Going after what you want in life with Laila Ali

Going after what you want in life with Laila Ali

By Clayton Gutzmore

March is Women’s History Month. Throughout South Florida, events have been put together to celebrate womanhood. Broward College decided to conclude their celebration of Women’s History Month by hosting four time boxing champion and daughter of Muhammad Ali, Laila Ali, for the Broward College Speaker Series. “I love giving speeches; it is something that comes natural to me. I am honored that Broward College invited me to be a part of their series that they have been doing for six years,” said Laila Ali.

Ali’s speaking engagement was on March 27th at the Broward Center of Performing Arts in Fort Lauderdale. Each year, Broward College gathered about four individuals with different ideas and opinions to share with the community, “We wanted to bring the community together to hear different ideas that may challenge us and stimulate new ideas. We try to bring in people who may be on the other side of the political spectrum to make us think of other sides of issues,” said David Armstrong, President of Broward College.

This year, the series has brought Fox News Political Anchor Bret Baier and New York Times Columnist, Thomas Friedman. Previous years, the speaker series has brought broadcast journalists Soledad O Brien, Former U.S. Representative J.C. Watts, and more.

According to Armstrong, Ali was able to share a story that people can relate to which is what Armstrong and the college look for with the speaker series. “She was inspirational to all the young people tonight. Hearing her story in an authentic way was relatable to the students and parents that heard it,” said Armstrong.

Earlier that day, Ali participated in a fireside chat at the Broward College South Campus in Pembroke Pines. The conversation started with what got her into boxing. Ali explained that her inspiration to box came from women’s boxing on television, “The moment I thought about boxing is when I saw women boxing on television for the first time. Something in me was sparked. A lot of people assume that my dad is Muhammad Ali and I wanted to be like my dad,” said Ali.

The conversation then switched to how was it to be a female athlete in a male dominated sport. “I had extra challenges especially being Muhammad Ali’s daughter. Training hard, taking the beatings, and not being respected for my work because I am a woman was what I dealt with,” said Ali. According to Ali, she had to block out a lot of negativity during her career. She had to remind herself constantly of who she was doing this for. “Because I love Boxing so much and I had a vision for myself, I never lost focus. I was doing this for no one else but myself,” said Ali. Laila Ali started her Boxing career in October 1999 at the age of 21. She earned the Super Middleweight Championship in the Women’s International Boxing Association in 2002.

In 2004, she earned the international Women’s Boxing Federation’s Light Heavy-weight title. Ali retired from boxing in February 2007 with a perfect record of 24-0.

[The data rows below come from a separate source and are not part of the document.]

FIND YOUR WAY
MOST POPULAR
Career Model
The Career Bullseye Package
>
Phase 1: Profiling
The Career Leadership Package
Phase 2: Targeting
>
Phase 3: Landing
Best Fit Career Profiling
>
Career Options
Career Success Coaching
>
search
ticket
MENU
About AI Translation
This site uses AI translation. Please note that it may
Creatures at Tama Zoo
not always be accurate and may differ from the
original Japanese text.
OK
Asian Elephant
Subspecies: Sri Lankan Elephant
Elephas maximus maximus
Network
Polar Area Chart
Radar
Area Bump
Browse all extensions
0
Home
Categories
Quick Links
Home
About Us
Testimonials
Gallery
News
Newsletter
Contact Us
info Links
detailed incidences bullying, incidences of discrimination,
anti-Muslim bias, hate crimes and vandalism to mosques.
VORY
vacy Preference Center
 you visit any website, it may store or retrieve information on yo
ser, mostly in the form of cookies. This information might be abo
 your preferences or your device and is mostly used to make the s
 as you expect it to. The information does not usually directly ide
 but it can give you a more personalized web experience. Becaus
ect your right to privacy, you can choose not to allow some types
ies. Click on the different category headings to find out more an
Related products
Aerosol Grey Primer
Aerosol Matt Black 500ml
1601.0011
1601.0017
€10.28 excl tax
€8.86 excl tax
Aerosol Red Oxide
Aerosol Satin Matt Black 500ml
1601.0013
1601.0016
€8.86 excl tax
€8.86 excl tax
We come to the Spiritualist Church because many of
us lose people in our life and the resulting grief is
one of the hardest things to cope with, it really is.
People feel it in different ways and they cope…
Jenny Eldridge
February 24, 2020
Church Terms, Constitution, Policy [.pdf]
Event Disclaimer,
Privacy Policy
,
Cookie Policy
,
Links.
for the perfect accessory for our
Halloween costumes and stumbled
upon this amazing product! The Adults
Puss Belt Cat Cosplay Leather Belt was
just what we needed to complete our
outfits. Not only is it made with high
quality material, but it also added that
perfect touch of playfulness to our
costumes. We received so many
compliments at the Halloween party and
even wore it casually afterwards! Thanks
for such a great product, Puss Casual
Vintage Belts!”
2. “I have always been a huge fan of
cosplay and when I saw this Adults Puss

Ali’s speech at the performing arts center was about going after what you want in life. Ali shared her pursuits that succeed and the ones that failed. This gave her a vulnerable feel that people connected with that night. “People would be surprised by some of the things that I have been through. They assume I grew up a certain way and had a silver spoon in my mouth which wasn’t the case,” said Ali. In her teenage years, Ali ran with the wrong crowd and shoplifted from stores. She was caught and was put in the juvenile detention system which shocked a few people since her father provided a privileged life. Ali also shared how her father tried to talk her out of boxing at the beginning of her career. Her father was a big influence in her life. He showed her how to be kind to all people. Muhammad Ali’s advocacy made Laila Ali aware of how the world real is.

Muhammad Ali passed away on June 3, 2016, to Parkinson’s disease. She opened up about that in her speech. “Him not being here has not been easy but knowing that he had a progressive disease we were able to prepare for it. We love and miss him but we have comfort knowing that he is no longer suffering,” said Ali. The speech concluded with Ali explaining that we progress in life through the mistakes we make. “You just have to make the moves or otherwise you’re going to be standing still in life. I have met so many people that have held things back. I don’t want people to do that. I want them to go after the greatness that is inside of them,” said Ali.